Saturday, December 11, 2010

Last Seen Wearing

What I try to do with reviews at this Bookshelf blog is keep it simple and spoiler-free, and let you know whether I'd recommend you pick up a copy of what I just read. Seems to work okay. This time, a brief review of Last Seen Wearing (Macmillan, 1976).

My objection to reading the first book in Colin Dexter's Inspector Morse series had more to do with my own discomfort with the swaggering, misogynist attitude prevalent in the British police at the time than anything in the plot or its structure. I do often find it hard to separate a work of fiction from the politics of the time in which it was written, especially when, as with something so very sexist in belief, the tone affects the main characters.

Last Seen Wearing, the second book in the series, is a little better on this front, although Morse himself still comes across as quite paternal and petty on occasion. It never overpowers the narrative, however, making this a much more agreeable read. This time out, he's assigned a missing persons case which a recently deceased colleague had been working for more than two years.

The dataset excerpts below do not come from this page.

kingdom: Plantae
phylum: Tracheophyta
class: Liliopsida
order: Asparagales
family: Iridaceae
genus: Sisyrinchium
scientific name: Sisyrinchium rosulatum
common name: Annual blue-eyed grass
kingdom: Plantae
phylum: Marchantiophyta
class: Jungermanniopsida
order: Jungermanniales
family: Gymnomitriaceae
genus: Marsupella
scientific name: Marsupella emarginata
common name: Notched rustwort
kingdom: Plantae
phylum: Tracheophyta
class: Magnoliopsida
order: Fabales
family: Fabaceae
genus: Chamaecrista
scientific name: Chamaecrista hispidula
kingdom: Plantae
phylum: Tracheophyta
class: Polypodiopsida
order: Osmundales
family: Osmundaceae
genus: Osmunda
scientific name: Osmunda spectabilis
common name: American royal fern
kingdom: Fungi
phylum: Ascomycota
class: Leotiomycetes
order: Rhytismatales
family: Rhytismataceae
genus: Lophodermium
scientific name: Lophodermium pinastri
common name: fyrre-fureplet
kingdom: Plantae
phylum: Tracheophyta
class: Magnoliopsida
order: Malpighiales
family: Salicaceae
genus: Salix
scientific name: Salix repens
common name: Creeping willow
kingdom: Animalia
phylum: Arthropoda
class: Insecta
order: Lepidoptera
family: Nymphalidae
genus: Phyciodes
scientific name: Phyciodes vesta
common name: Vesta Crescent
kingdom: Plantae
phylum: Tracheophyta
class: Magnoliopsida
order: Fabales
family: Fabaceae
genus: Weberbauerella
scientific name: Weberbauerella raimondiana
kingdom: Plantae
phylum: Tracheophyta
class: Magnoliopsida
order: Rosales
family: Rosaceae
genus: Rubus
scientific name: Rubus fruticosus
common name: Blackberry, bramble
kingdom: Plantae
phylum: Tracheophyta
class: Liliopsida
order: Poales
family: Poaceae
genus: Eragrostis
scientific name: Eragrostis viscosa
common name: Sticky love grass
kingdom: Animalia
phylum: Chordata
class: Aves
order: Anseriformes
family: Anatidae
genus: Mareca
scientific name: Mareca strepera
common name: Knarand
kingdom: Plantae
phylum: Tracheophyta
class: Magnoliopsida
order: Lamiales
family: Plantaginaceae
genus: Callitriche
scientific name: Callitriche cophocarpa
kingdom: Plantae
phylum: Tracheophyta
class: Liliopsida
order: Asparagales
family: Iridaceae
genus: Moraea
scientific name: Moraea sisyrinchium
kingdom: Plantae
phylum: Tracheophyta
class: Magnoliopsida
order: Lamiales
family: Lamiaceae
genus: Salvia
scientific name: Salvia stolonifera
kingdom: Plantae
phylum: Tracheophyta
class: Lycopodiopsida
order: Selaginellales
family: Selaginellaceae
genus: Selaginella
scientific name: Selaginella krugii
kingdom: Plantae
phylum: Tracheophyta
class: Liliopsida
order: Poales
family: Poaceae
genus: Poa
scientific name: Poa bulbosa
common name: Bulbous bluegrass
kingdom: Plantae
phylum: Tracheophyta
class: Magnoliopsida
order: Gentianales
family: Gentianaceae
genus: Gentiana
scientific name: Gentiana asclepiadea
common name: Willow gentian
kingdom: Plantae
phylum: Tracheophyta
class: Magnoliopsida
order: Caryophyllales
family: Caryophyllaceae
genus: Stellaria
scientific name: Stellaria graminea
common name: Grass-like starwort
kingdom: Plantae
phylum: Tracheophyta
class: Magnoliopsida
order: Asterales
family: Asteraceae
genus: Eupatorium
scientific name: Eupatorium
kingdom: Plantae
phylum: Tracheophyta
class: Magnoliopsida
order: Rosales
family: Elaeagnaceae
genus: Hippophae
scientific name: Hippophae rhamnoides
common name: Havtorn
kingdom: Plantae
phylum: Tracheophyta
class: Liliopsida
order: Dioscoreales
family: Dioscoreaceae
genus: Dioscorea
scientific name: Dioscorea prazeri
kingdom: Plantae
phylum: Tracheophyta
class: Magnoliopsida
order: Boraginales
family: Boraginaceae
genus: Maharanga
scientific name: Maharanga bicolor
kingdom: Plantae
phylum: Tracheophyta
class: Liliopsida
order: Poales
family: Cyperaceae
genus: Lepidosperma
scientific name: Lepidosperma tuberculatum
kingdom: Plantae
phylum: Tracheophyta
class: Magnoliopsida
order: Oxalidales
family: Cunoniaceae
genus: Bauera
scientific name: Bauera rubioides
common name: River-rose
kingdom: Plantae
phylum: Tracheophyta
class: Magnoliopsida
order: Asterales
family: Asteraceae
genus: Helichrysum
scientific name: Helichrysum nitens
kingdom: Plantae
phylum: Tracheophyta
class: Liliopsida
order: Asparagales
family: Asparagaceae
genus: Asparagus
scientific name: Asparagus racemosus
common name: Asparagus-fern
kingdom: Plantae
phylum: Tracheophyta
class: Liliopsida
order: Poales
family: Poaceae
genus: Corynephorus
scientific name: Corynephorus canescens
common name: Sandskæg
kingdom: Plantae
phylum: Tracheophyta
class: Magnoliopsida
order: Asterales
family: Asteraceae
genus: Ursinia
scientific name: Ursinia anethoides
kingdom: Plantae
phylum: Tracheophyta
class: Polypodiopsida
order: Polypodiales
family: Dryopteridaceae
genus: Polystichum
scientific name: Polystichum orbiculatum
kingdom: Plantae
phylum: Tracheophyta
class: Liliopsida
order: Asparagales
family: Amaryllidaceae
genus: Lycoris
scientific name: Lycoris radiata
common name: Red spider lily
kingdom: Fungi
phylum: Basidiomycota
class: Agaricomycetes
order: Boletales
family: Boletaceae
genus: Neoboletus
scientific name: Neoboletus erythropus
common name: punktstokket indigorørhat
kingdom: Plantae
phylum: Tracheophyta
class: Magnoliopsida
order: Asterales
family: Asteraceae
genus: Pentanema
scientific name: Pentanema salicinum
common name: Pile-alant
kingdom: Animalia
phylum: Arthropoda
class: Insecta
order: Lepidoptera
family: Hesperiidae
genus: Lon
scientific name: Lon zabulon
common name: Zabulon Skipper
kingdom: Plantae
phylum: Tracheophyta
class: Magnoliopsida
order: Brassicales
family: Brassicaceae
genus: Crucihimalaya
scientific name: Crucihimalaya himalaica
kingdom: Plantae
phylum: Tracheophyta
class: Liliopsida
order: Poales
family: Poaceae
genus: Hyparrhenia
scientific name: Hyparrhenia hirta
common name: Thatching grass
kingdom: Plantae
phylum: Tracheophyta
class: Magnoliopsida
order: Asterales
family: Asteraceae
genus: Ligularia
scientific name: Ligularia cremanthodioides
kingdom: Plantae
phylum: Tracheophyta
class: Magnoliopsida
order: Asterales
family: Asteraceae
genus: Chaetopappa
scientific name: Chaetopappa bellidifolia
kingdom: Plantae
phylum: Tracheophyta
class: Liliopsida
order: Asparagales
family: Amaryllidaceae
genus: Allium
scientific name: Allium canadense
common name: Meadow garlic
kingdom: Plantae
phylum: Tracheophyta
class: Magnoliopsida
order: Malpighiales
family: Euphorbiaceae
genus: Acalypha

There's a lot to like about this story, and Morse himself, who comes across as much more sympathetic and sad, really engaged me. He's every bit as gruff and aggravating as he was in the first novel, but the tone is just slightly different and everything really clicked. What impressed me the most is the neat way that Dexter allows him to be quite confidently wrong several times. It looks like the case is solved and conclusions are written in a manner that most authors would save for the genuine finale of their stories, only to have Morse shown to be completely and thunderously mistaken. I think you'd be gruff and aggravating as well, cast as the lead in a detective novel and expected to be right all the time, only to have your screw-ups hammered home as painfully as Morse gets it here. If you are curious about the character, I'd pass on that first novel and start with this one; it has aged much better and I certainly recommend it for fans of the genre.